YOUR OBJECTIVE
Within the listing below, the lines containing "template" are to be counted. Give the number only.
== == ==
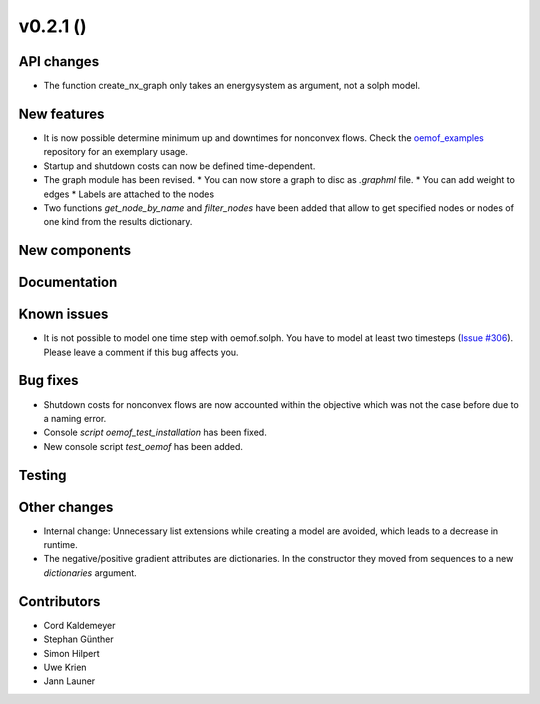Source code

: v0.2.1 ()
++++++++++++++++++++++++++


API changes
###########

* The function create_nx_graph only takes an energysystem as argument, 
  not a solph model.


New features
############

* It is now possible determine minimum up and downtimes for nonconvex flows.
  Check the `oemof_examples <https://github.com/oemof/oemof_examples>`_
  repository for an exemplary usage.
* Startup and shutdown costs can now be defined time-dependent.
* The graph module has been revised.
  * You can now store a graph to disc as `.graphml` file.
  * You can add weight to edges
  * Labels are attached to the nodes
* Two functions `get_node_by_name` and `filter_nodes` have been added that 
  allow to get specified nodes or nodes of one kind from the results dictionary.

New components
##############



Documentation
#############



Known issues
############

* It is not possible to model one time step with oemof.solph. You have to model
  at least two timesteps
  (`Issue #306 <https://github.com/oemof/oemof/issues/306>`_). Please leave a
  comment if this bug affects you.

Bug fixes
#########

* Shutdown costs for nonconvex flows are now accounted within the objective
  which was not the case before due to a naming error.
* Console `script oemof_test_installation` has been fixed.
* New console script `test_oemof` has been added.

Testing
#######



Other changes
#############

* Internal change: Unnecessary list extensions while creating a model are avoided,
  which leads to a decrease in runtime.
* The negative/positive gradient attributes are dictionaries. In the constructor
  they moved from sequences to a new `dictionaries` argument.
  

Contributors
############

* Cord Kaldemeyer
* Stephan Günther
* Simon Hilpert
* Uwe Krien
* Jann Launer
== == ==
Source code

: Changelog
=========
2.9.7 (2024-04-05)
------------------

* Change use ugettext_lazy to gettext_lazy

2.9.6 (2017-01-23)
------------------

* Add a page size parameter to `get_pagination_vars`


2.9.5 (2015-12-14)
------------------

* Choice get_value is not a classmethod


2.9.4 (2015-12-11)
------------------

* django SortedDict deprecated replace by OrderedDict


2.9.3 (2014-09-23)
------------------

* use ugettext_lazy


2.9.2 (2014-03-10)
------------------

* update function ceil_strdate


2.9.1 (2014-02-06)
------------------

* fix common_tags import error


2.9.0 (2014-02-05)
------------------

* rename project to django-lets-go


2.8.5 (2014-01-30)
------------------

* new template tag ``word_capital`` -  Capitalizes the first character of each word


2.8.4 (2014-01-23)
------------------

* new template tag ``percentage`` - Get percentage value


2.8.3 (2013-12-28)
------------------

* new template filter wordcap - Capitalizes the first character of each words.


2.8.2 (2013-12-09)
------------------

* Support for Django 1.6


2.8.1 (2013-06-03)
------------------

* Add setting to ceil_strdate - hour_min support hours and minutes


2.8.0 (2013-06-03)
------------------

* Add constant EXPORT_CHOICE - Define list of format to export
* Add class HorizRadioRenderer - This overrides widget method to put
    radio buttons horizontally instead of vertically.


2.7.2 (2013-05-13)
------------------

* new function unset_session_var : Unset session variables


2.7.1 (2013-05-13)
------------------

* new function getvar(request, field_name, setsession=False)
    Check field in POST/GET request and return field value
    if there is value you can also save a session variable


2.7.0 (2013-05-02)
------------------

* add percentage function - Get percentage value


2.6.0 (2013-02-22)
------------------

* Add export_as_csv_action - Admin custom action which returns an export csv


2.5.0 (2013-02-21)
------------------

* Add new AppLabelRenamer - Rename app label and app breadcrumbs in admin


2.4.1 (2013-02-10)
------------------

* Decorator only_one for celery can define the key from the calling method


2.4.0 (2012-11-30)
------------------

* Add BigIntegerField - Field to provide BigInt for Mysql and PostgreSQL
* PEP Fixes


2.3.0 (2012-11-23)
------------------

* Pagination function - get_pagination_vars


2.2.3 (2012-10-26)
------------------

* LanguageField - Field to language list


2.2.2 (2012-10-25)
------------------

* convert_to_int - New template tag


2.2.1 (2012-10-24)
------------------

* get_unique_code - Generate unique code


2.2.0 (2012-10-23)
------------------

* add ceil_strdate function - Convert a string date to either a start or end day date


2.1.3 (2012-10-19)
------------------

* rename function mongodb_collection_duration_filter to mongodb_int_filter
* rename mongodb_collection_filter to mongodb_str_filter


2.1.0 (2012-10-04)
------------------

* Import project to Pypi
== == ==
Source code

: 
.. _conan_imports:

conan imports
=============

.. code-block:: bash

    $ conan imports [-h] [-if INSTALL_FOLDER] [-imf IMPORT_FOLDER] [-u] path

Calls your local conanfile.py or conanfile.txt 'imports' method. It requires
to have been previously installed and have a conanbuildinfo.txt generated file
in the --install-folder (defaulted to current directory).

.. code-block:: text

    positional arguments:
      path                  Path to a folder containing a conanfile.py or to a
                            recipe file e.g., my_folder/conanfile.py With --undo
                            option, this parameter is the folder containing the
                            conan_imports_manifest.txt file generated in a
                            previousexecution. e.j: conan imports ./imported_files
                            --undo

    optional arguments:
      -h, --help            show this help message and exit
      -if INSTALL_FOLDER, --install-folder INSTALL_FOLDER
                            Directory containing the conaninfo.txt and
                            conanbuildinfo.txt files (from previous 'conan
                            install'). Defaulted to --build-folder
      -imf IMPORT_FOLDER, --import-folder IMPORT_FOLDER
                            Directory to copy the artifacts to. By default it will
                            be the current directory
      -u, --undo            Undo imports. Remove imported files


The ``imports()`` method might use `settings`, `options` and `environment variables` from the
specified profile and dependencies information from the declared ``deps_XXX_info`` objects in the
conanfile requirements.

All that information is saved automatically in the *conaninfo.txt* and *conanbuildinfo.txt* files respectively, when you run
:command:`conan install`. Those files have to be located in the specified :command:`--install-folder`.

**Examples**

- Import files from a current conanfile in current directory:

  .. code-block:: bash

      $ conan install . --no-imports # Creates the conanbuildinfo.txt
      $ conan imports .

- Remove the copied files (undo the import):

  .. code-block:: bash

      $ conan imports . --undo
== == ==
SOLVED PROBLEM
4